Estratto del documento:
☆ ☆ ☆

Oggi abbiamo il piacere di
parlare con The Uncles, un duo che sta conquistando il panorama musicale
con il loro nuovo singolo “Quello che rimane”. Questa canzone
nasce dal profondo del loro vissuto, esprimendo emozioni universali legate alla
fine di una relazione. Con chitarra e voce, i due artisti ci raccontano di come
la musica sia la loro terapia, un mezzo per elaborare e condividere le esperienze
più intime.
Parleremo del processo creativo
dietro al singolo, del significato profondo che porta con sé, e del videoclip
che accompagna questa riflessione musicale. Inoltre, esploreremo le influenze
che hanno plasmato il loro sound, il legame che unisce i membri del duo, e i
sogni e progetti futuri che li aspettano.
Parliamo del vostro nuovo
singolo “Quello che rimane”. Com’è nato? Cosa rappresenta per voi?
“Quello che rimane" nasce
sul divano di casa, chitarra e voce. Prende vita principalmente dalla nostra
esperienza personale e dalla nostra sensibilità.
Le canzoni, per quanto ci
riguarda, sono la nostra terapia, ovvero il nostro modo per tirar fuori,
elaborare quello che abbiamo dentro. C’è chi corre, chi urla, chi si accanisce
su di un sacco da box, noi scriviamo una canzone.

☆ ☆ ☆

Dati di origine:

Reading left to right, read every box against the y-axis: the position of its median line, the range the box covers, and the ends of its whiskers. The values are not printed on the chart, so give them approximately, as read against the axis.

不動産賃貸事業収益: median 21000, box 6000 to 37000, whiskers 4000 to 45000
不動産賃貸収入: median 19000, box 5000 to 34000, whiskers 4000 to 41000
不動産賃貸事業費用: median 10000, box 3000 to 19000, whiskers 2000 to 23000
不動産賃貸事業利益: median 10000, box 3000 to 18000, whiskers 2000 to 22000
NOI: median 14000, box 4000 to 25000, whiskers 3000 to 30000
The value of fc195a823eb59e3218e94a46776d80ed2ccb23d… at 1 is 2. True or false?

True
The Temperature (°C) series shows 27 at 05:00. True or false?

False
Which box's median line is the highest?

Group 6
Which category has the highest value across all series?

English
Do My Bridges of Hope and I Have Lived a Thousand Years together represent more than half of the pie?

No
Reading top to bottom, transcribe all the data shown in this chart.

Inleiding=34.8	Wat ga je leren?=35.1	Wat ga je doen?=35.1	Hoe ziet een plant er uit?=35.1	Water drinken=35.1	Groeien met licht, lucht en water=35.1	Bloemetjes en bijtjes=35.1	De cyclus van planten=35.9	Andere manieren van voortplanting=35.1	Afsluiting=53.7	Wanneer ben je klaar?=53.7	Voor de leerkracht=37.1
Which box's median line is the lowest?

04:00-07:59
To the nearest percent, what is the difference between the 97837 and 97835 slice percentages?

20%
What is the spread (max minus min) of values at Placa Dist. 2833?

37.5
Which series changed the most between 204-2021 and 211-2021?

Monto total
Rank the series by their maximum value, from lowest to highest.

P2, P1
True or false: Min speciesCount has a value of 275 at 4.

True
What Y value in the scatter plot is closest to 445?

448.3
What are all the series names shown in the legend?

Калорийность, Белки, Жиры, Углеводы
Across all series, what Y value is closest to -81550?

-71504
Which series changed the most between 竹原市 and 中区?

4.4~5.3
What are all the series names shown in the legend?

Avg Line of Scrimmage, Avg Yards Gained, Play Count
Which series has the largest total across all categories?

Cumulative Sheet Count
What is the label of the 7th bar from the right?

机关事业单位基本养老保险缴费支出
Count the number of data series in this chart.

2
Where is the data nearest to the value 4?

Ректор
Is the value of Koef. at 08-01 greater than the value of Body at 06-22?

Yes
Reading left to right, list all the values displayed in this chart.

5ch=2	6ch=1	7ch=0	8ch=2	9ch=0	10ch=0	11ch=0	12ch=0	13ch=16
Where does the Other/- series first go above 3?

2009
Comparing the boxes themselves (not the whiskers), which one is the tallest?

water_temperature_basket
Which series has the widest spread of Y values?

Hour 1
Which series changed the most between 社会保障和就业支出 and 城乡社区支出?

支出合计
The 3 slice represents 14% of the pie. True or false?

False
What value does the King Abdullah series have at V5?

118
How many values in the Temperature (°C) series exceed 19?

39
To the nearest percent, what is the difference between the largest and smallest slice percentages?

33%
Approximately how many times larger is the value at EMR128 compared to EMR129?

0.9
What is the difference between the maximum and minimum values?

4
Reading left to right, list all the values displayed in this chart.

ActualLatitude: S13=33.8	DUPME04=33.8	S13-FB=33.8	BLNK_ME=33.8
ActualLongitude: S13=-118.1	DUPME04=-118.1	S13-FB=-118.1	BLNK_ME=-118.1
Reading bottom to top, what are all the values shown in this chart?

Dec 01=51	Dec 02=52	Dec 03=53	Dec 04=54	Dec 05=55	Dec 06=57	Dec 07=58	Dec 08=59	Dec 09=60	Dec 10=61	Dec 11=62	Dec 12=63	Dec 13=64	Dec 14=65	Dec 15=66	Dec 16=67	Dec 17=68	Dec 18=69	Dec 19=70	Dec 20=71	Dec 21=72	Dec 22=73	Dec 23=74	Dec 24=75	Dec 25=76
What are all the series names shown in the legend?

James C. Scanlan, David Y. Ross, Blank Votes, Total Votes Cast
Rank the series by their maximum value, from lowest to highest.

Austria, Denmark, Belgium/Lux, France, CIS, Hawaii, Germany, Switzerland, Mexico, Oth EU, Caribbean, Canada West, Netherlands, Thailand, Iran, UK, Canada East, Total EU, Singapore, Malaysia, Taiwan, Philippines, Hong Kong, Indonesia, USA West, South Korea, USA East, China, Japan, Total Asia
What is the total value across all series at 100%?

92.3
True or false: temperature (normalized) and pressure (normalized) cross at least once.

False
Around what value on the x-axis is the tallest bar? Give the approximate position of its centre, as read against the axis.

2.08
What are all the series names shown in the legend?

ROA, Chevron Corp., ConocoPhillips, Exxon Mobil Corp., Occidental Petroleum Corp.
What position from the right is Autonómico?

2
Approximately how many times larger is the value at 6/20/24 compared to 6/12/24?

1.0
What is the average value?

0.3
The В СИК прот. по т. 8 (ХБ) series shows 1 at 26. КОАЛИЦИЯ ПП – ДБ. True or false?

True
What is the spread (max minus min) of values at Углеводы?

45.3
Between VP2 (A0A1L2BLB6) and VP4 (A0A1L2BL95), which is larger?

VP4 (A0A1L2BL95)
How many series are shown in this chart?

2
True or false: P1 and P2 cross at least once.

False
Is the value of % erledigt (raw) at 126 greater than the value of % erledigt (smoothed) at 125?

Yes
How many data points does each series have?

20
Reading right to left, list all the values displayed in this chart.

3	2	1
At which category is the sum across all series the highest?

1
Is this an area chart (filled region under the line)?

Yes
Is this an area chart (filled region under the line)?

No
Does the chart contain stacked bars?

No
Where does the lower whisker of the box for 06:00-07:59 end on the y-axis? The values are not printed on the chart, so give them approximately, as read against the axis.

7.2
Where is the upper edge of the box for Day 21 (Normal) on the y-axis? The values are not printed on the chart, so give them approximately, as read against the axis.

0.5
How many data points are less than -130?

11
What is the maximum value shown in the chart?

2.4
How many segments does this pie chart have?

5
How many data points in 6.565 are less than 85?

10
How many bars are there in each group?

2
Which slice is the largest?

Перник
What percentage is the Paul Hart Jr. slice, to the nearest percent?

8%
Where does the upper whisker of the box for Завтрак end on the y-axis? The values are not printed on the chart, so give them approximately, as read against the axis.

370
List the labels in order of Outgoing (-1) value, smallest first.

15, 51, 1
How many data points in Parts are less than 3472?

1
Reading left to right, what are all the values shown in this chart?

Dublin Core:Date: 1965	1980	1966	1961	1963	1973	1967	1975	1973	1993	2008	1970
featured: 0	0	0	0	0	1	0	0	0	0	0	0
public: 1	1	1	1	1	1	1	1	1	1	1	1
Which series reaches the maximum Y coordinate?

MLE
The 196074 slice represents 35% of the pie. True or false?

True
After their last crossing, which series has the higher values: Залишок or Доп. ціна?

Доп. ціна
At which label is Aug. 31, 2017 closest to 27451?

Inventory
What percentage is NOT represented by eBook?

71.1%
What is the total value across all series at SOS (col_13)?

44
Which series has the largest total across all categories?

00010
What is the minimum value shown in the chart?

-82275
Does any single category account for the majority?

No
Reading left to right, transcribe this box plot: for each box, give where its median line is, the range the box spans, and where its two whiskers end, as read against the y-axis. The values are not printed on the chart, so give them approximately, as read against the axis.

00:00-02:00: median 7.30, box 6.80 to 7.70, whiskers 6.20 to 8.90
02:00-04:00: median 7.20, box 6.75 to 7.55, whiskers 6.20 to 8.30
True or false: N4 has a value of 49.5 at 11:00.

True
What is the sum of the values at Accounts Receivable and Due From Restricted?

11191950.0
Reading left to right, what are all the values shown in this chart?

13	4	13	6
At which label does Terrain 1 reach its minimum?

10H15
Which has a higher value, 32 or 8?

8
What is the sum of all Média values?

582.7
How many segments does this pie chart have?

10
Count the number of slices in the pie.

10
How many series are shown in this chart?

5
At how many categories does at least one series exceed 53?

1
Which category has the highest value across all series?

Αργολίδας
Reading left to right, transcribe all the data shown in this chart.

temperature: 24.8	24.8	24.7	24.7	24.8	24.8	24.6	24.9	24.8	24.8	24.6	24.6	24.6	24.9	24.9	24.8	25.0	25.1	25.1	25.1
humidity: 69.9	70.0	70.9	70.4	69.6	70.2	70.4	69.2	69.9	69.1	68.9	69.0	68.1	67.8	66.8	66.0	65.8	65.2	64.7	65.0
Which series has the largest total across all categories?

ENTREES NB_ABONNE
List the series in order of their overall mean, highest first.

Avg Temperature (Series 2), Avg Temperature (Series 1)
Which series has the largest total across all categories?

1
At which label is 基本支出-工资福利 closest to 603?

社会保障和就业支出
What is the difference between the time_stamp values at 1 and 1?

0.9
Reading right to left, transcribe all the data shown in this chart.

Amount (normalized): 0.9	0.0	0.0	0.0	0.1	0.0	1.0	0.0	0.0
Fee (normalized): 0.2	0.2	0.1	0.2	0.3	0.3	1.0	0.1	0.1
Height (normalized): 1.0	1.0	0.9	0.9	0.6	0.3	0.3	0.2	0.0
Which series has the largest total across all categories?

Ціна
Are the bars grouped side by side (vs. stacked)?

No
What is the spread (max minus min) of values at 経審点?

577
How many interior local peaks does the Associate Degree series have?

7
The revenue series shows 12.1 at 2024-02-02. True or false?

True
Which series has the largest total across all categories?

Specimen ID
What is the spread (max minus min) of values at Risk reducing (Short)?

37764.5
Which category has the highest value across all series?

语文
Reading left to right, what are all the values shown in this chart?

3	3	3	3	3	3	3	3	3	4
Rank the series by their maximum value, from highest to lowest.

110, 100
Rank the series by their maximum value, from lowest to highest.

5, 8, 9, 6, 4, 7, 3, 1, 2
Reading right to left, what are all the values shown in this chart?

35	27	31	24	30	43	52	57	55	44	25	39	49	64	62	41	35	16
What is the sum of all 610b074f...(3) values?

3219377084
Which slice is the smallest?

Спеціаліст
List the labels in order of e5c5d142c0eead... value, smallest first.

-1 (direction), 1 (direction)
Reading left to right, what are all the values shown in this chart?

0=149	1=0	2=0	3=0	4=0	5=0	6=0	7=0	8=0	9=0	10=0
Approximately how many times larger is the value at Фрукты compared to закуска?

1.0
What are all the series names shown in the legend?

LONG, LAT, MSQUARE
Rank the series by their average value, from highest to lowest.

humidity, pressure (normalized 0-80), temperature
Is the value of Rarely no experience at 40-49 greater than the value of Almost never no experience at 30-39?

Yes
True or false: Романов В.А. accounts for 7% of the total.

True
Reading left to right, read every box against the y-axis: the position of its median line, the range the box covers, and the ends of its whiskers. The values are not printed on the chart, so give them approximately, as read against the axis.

☆ ☆ ☆

Consegna:
Rispondi in breve a queste domande sull'intervista a The Uncles.
1. Qual è il titolo del nuovo singolo del duo?
2. Dove è nata la canzone, secondo il duo?
3. Che cosa fa il duo mentre c'è chi corre, chi urla o chi si accanisce su un sacco da box?
Le voci dei dati di origine sono materiale a sé, distinto dall'intervista.

Soluzione esercizio:
1. "Quello che rimane".
2. Sul divano di casa, con chitarra e voce.
3. Scrive una canzone.